### [WORK ORDER]
From the records below, copy out each line that contains the string "indexed". Case counts.

(Stored dataset items)
______
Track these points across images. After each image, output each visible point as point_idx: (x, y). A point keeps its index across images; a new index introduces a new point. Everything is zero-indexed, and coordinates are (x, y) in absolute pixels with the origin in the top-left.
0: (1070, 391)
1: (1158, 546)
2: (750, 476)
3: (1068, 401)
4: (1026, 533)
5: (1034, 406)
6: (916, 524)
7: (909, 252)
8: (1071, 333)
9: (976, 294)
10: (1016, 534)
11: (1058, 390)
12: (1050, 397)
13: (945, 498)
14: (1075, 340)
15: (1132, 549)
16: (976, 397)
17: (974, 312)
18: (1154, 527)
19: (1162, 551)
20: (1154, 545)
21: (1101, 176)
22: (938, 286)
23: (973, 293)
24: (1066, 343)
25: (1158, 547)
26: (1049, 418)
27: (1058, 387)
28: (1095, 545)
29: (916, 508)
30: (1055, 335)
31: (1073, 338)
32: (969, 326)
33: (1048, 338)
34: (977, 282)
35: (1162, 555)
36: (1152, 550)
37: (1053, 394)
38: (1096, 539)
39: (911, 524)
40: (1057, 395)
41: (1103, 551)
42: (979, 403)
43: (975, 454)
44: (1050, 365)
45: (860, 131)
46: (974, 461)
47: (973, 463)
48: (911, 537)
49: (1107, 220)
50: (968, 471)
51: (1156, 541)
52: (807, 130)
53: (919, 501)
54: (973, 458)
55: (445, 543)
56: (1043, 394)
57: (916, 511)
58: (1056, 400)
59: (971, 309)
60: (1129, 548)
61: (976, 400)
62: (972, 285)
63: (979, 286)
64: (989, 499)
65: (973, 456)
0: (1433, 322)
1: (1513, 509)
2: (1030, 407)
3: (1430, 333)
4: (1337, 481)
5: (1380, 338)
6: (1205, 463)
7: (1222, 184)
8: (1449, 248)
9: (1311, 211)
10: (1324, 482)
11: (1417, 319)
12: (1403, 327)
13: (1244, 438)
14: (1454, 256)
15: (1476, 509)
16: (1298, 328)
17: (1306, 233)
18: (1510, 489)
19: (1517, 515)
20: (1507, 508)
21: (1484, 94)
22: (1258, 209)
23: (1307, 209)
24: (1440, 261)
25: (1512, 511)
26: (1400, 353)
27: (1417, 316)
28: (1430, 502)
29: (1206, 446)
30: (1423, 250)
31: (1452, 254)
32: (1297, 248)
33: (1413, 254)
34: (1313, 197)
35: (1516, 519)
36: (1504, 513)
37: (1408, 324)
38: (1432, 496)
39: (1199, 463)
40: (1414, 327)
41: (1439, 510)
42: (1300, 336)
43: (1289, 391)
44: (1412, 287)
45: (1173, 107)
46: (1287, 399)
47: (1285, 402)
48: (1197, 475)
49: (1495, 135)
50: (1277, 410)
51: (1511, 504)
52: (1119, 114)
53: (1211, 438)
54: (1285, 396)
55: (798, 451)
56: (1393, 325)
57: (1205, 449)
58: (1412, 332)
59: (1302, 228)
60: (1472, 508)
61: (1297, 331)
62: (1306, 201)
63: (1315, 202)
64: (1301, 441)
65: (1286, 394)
______
### [ANSWER SECTION]
Track these points across images. After each image, output each visible point as point_idx: (x, y). A point keeps its index across images; a new index introduces a new point. Everything is zero-indexed, and coordinates are (x, y) in absolute pixels with the origin in the top-left.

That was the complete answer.